A serious look at Makers, the modern twist on DIY
Have you ever made a custom T-shirt? Had a friend show you how to build a really badass gaming computer? Customized your Honda Civic to look like something straight out of the Fast and the Furious? Even if you haven’t, there are lots of people these days who are. Mass-produced goods might be cheap and high-tech and available everywhere but they lack a sense of craft, personality, and uniqueness, which has spawned a subtle rebellion. The rebels are called Makers and they’re a 21st-century twist on the long-standing American tradition of creating “do-it-yourself” goods, different most notably in that they operate in communities bound together with social software (and an excellent magazine). Makers are a social movement first and foremost, to be sure, but they also represent a fundamentally new capacity for end-users to take an active role in manufacturing. The Institute for the Future recently turned out a wonderful visual map of the phenomenon, headed up with this summary of why the wider world ought to sit up and take note:
Two future forces, one mostly social, one mostly technological, are intersecting to transform how goods, services, and experiences—the “stuff” of our world—will be designed, manufactured, and distributed over the next decade. An emerging do-it-yourself culture of “makers” is boldly voiding warranties to tweak, hack, and customize the products they buy. And what they can’t purchase, they build from scratch. Meanwhile, flexible manufacturing technologies on the horizon will change fabrication from massive and centralized to lightweight and ad hoc. These trends sit atop a platform of grassroots economics—new market structures developing online that embody a shift from stores and sales to communities and connections.
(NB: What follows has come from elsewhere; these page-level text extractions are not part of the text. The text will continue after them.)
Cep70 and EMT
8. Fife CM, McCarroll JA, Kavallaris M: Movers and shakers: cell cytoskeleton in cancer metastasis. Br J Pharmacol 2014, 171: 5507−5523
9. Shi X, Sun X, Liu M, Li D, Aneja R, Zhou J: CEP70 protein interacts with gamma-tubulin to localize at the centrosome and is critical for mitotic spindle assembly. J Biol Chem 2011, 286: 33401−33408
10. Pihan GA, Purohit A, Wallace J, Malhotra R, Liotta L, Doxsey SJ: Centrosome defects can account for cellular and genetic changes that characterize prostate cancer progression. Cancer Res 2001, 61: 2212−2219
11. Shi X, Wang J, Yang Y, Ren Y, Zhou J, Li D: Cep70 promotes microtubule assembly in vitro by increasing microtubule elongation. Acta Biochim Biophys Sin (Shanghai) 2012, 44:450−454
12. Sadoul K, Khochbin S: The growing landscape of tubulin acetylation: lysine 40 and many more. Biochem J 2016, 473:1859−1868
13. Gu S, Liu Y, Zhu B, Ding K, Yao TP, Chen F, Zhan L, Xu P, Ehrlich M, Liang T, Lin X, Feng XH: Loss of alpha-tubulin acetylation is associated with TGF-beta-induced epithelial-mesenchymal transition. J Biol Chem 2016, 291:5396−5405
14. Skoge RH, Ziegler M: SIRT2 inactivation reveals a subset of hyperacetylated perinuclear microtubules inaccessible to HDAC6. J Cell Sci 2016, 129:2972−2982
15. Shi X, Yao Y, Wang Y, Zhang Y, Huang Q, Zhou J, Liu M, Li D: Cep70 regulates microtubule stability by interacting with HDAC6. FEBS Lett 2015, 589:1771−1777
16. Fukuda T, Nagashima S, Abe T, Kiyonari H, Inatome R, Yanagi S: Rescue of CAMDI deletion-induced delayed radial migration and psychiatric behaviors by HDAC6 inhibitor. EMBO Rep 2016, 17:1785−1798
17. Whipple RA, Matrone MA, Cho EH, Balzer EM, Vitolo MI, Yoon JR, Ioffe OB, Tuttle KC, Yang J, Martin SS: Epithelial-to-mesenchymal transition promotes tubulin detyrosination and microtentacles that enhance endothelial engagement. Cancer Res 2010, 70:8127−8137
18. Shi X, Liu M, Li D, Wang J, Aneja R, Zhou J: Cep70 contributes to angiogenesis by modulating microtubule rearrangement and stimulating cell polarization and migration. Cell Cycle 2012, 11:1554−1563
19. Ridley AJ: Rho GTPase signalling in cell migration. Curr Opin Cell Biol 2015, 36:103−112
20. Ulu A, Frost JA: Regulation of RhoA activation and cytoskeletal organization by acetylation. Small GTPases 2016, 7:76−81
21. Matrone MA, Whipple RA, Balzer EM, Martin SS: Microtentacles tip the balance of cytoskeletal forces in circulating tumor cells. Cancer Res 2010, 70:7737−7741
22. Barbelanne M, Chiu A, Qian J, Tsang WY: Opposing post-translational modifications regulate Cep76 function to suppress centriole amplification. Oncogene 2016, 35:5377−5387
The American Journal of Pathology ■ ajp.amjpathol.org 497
What does this mean for the rest of us? IFTF offers six major take-aways, included here in short form:
- Network your organization: make sure your staff are in contact with the people from within and without your industry who might have insight into their particular problems, partly by using open-innovation platforms such as Innocentive.
- Reward solution seekers: pay attention not only when a person comes up with their own solution to a problem but also when they’re able to identify and integrate someone else’s.
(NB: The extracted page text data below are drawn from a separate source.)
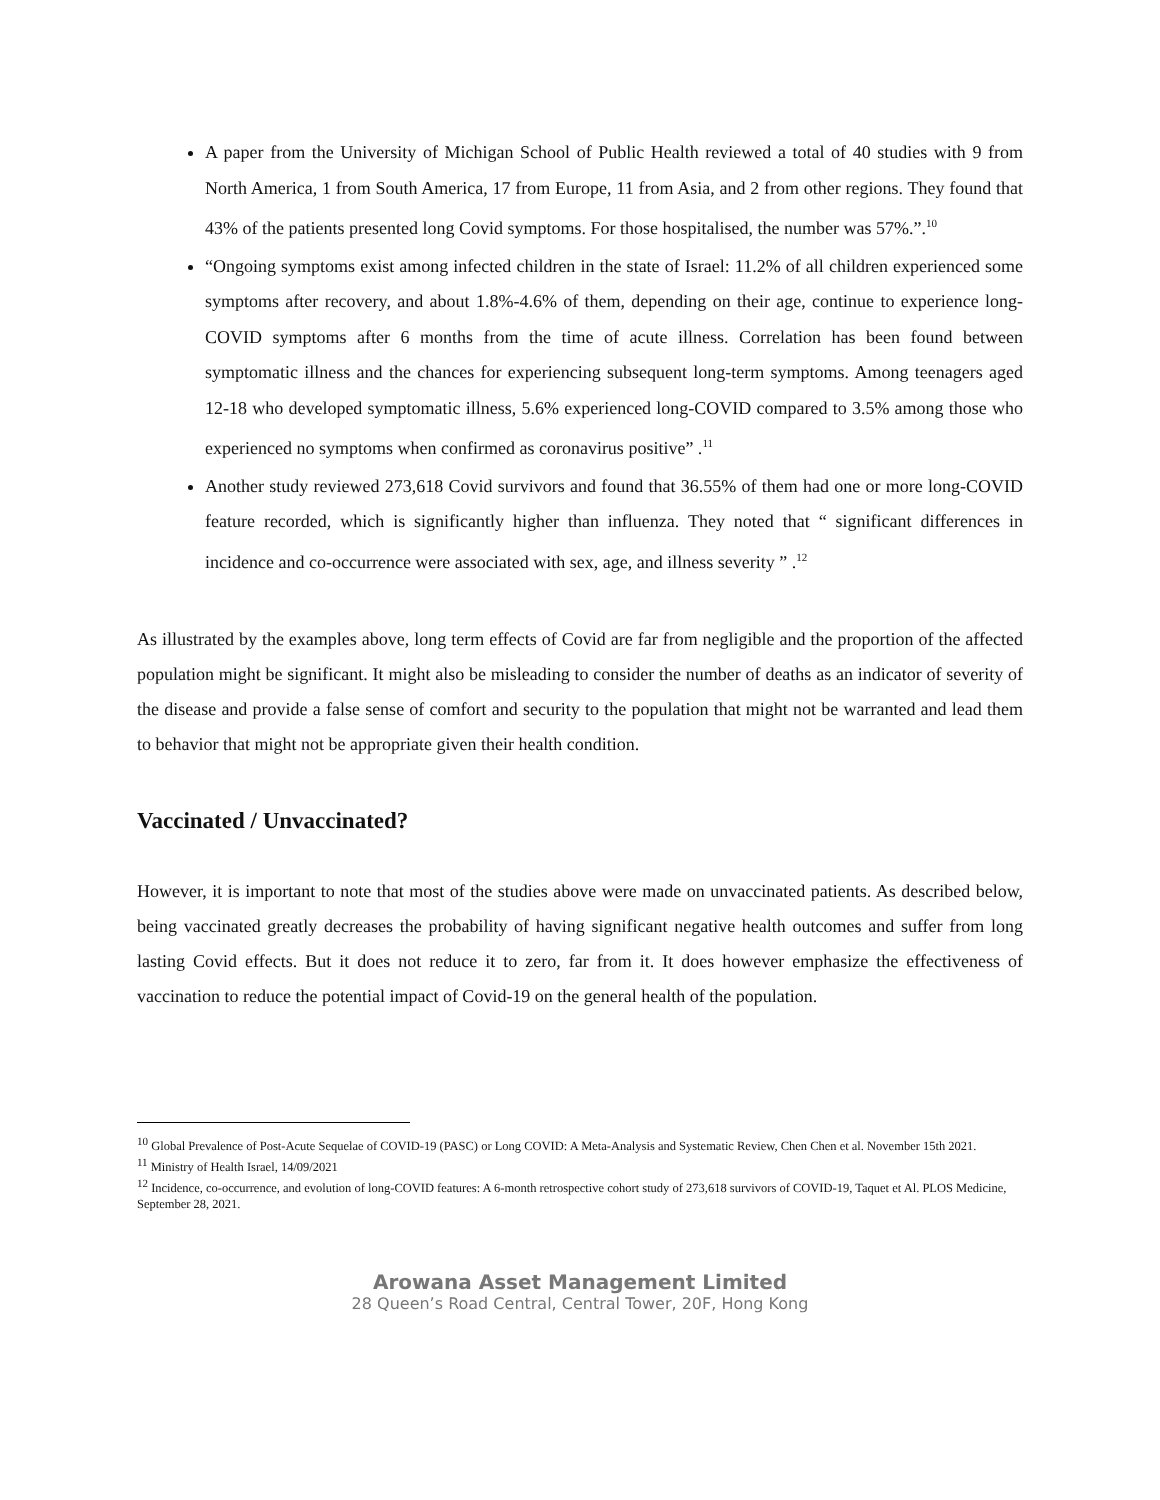A paper from the University of Michigan School of Public Health reviewed a total of 40 studies with 9 from North America, 1 from South America, 17 from Europe, 11 from Asia, and 2 from other regions. They found that 43% of the patients presented long Covid symptoms. For those hospitalised, the number was 57%.”.<sup>10</sup>
“Ongoing symptoms exist among infected children in the state of Israel: 11.2% of all children experienced some symptoms after recovery, and about 1.8%-4.6% of them, depending on their age, continue to experience long-COVID symptoms after 6 months from the time of acute illness. Correlation has been found between symptomatic illness and the chances for experiencing subsequent long-term symptoms. Among teenagers aged 12-18 who developed symptomatic illness, 5.6% experienced long-COVID compared to 3.5% among those who experienced no symptoms when confirmed as coronavirus positive” .<sup>11</sup>
Another study reviewed 273,618 Covid survivors and found that 36.55% of them had one or more long-COVID feature recorded, which is significantly higher than influenza. They noted that “ significant differences in incidence and co-occurrence were associated with sex, age, and illness severity ” .<sup>12</sup>
As illustrated by the examples above, long term effects of Covid are far from negligible and the proportion of the affected population might be significant. It might also be misleading to consider the number of deaths as an indicator of severity of the disease and provide a false sense of comfort and security to the population that might not be warranted and lead them to behavior that might not be appropriate given their health condition.
Vaccinated / Unvaccinated?
However, it is important to note that most of the studies above were made on unvaccinated patients. As described below, being vaccinated greatly decreases the probability of having significant negative health outcomes and suffer from long lasting Covid effects. But it does not reduce it to zero, far from it. It does however emphasize the effectiveness of vaccination to reduce the potential impact of Covid-19 on the general health of the population.
<sup>10</sup> Global Prevalence of Post-Acute Sequelae of COVID-19 (PASC) or Long COVID: A Meta-Analysis and Systematic Review, Chen Chen et al. November 15th 2021.
<sup>11</sup> Ministry of Health Israel, 14/09/2021
<sup>12</sup> Incidence, co-occurrence, and evolution of long-COVID features: A 6-month retrospective cohort study of 273,618 survivors of COVID-19, Taquet et Al. PLOS Medicine, September 28, 2021.
Arowana Asset Management Limited
28 Queen’s Road Central, Central Tower, 20F, Hong Kong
- Err on the side of openness: embrace open-source culture by designing your products to be easy to modify.
- Engage actively: if and when you design opportunities for customers to be partners with your in-house innovators, design them in a way that taps a person’s inherent curiosity, sociability, and passion for customization.
- Go transparent: tell the whole story of how your product was made, highlighting the ecological and social implications of your choices, because customers will increasingly care and are increasingly able to discover the facts for themselves.
- Celebrate hackers: rather than litigating against them, invite in the people who push your technology to its limits and creat custom modifications, honoring their experimentation as real innovation.